Wednesday, April 14, 2010

Walking softly and carrying a big club

That's, perhaps, the view of the West Coast cabal of mortgage originators about the East Coast cabal of securitizers, at least as Guambat reads the latest from the Washington Mutual inquisition.

WaMu Chief Killinger Didn’t Trust Goldman Sachs, E-Mails Show
Washington Mutual Inc.’s former Chief Executive Officer, Kerry Killinger, didn’t trust Goldman Sachs Group Inc.

“I don’t trust Goldy on this,” Killinger wrote in an Oct. 12, 2007, e-mail reply to Todd Baker, Washington Mutual’s executive vice president for corporate strategy and development. “They are smart, but this is swimming with the sharks. They were shorting mortgages big time while they were giving CfC advice,” he said, referring to Countrywide Financial Corp., the home lender that ran short of cash the same year.
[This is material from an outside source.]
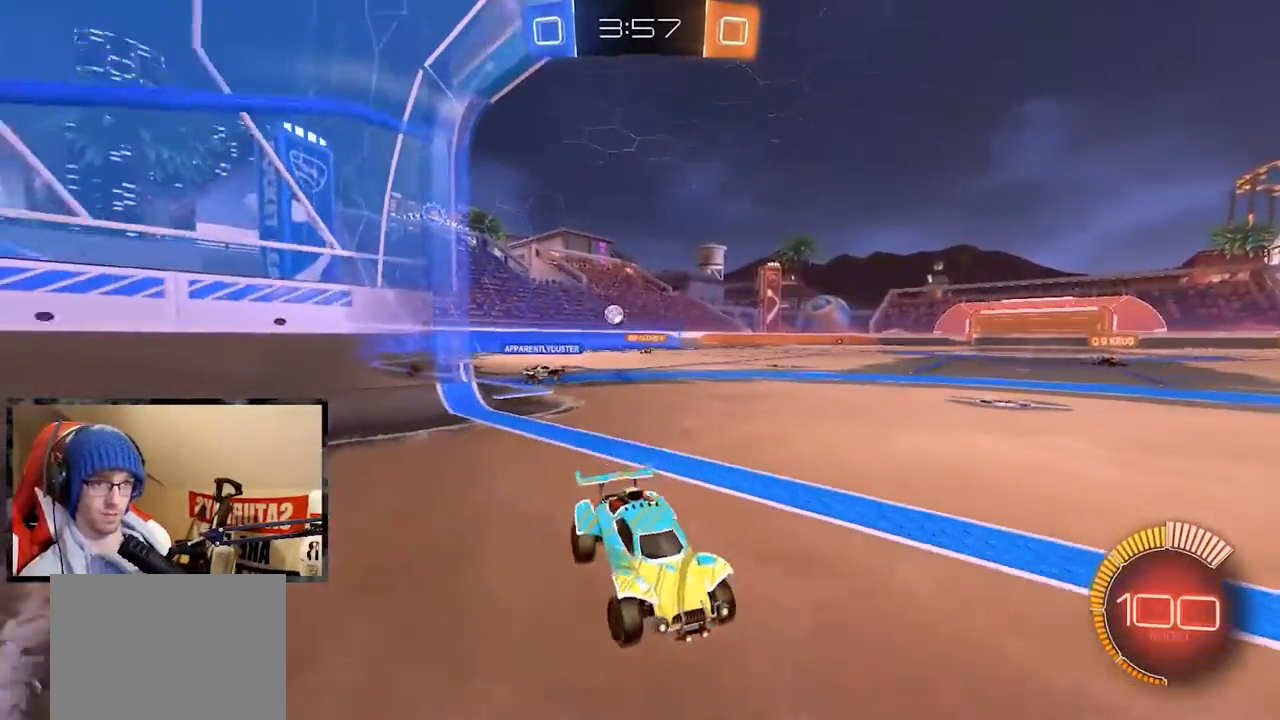
{"buttons": ["X", "R2"], "left_stick": "left", "right_stick": "center", "events": [[200, "X", "down"]]}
The e-mail exchange recounts how Killinger, now 60, rejected a suggestion from Baker that they hire Goldman Sachs’s John Mahoney to find ways of transferring credit risk off of WaMu’s balance sheet. While Baker wrote that Mahoney was his “strong first choice” for the assignment, he said that he, too, had concerns.

“John himself is very discreet but we always need to worry a little about Goldman because we need them more than they need us and the firm is run by traders,” Baker wrote, according to the documents available on the Permanent Subcommittee of Investigations Web site.
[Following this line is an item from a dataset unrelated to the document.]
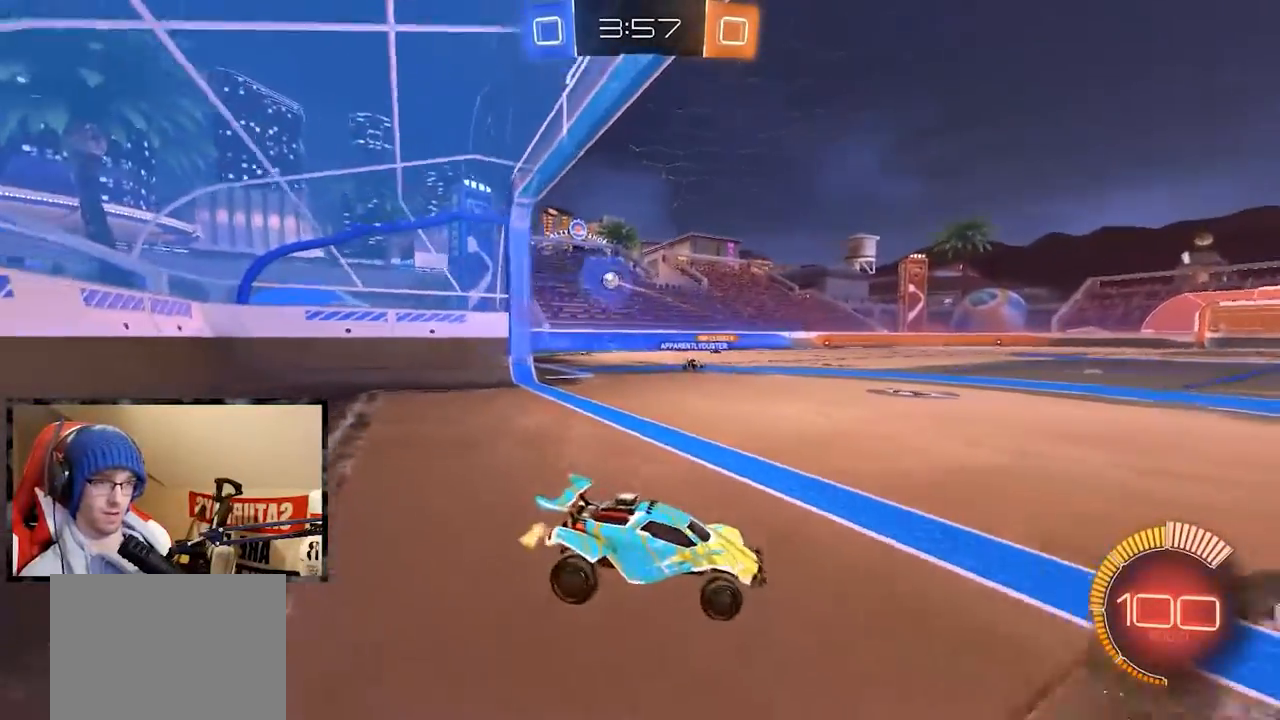
{"buttons": ["L2"], "left_stick": "right", "right_stick": "center", "events": [[50, "left_stick", "down-left"], [100, "X", "up"], [150, "L2", "down"], [150, "R2", "up"], [183, "left_stick", "right"]]}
Former WaMu CEO Blames Wall Street 'Club'
Former Washington Mutual Inc. Chief Executive Kerry Killinger scoffed at lawmakers who blamed him for the largest bank failure in U.S. history, accusing regulators of helping only financial institutions deemed "too clubby to fail."

"For those that were part of the inner circle and were 'too clubby to fail,' the benefits were obvious," Mr. Killinger said. "For those outside the club, the penalty was severe."

Mr. Killinger was ousted about three weeks before Washington Mutual failed. The thrift was sold to J.P. Morgan Chase & Co.

Washington Mutual leaders' bad bet led to bank's seizure
During the bank panic of September 2008, Treasury Secretary Henry Paulson was deep in phone calls to his old associates on Wall Street — calls in which Killinger, as he complained Tuesday, was not included.

In 2008, at a time when banks everywhere were gasping for air, the federal oxygen was administered selectively — to Chase, Citibank, Bank of America, et al., but not WaMu. The FDIC let the "Friend of the Family" turn blue in the face, seized it, held it for 30 seconds, and signed it over to J.P. Morgan Chase.

Killinger implied that WaMu could have survived, and "was seized in an unnecessary manner."

Maybe it was. But in the chaos, who was to define what was necessary? The decision was made by a handful of federal employees. None lived here. None wanted to use public credit to save a bank in Seattle.

None of this takes away the responsibility that rests on the shoulders of WaMu management.